This thread was already shit in the first place.


----------



## Frambuesa (Sep 29, 2007)

Morau said:


> Did i insulted Hinata???? No  and the only ones that are making annoying comments are persons like you who love to ruin a threads like this ...nice one



you insulted sakura
not hinata

lol


----------



## Cecil (Sep 29, 2007)

Sakura, such a nice ass she has.


----------



## CajNatalie (Sep 29, 2007)

FullMetalAlchemist9 said:


> No that is Sakura.


ZOMGCHARACTERBASHING!!!111oneone:amazed
*smashes you over the head with fist*


----------



## Rori (Sep 29, 2007)

Morau said:


> Did i insulted Hinata???? No  and the only ones that are making annoying comments are persons like you who love to ruin a threads like this ...nice one



I've ruined the thread by making annoying comments?

You obviously haven't read the whole thing.

And I wasn't directing my comment at you, just at those who are insulting Sakura.

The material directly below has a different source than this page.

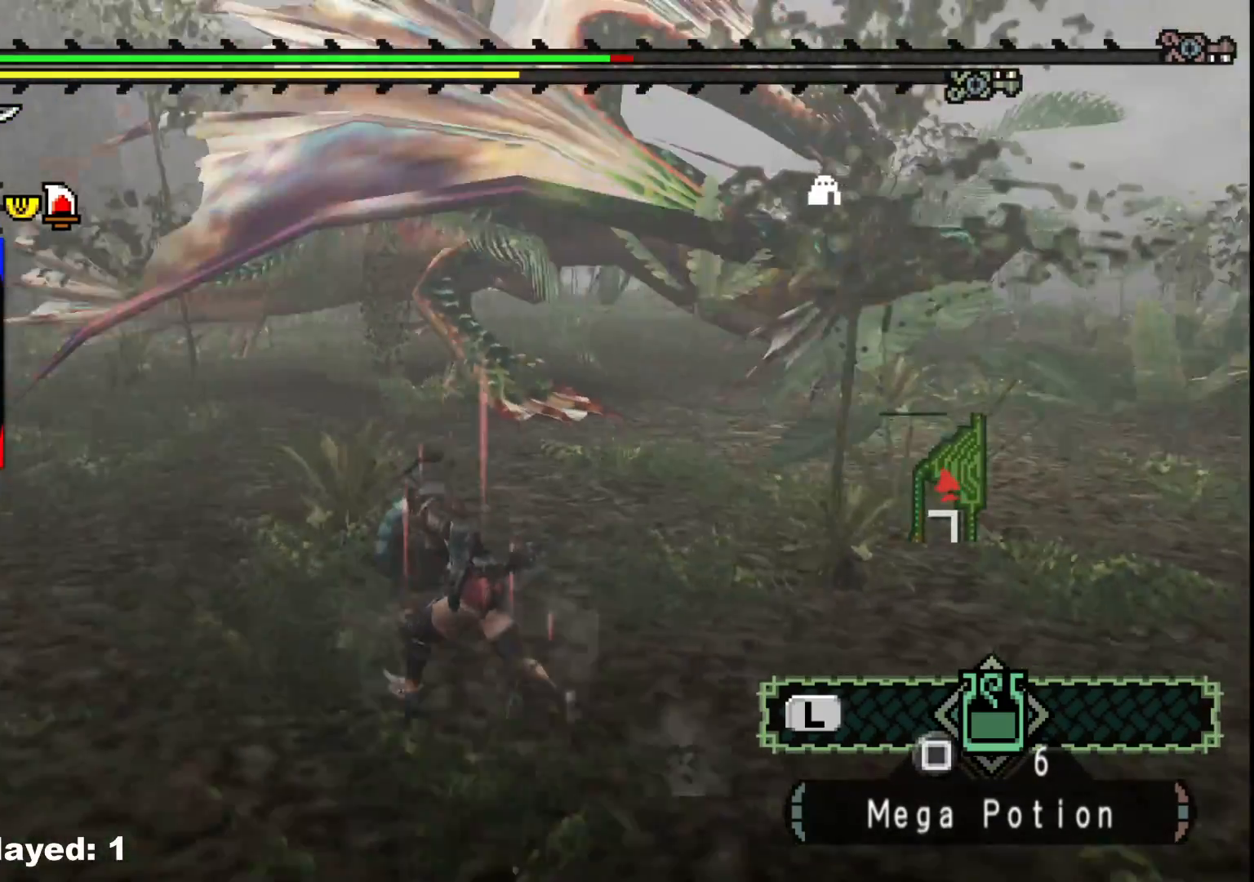
{"dt_ms": 500, "buttons": ["X"], "left_stick": "left", "right_stick": "center", "events": [[33, "R1", "down"], [317, "R1", "up"], [367, "X", "down"], [450, "X", "up"], [500, "X", "down"]]}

It works both ways, there's Hinata and Sakura bashing and nothing but flamebaiting in this thread. It was ruined a long time ago.


----------



## Kusogitsune (Sep 29, 2007)

Tayuya x Kimimaro 4eva said:


> This thread was already shit in the first place.

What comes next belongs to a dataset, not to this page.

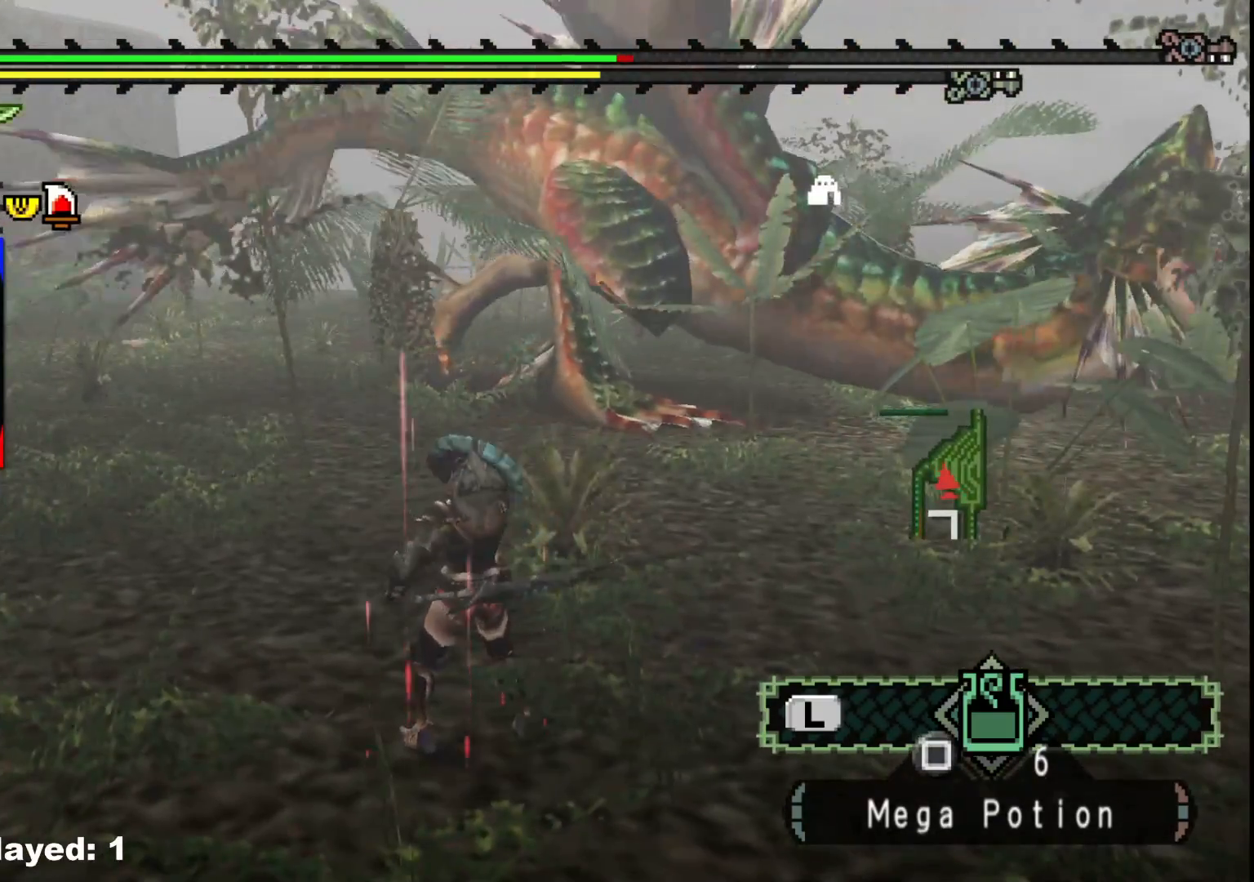
{"dt_ms": 500, "buttons": [], "left_stick": "center", "right_stick": "center", "events": []}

How many HoU threads aren't?


----------



## CajNatalie (Sep 29, 2007)

Rori ♥ said:


> And I wasn't directing my comment at you, just at those who are insulting Sakura. It works both ways, there's Hinata and Sakura bashing and nothing but flamebaiting in this thread. It was ruined a long time ago.


I'm all on this one...

End the bashing... and just love the character you wanna win.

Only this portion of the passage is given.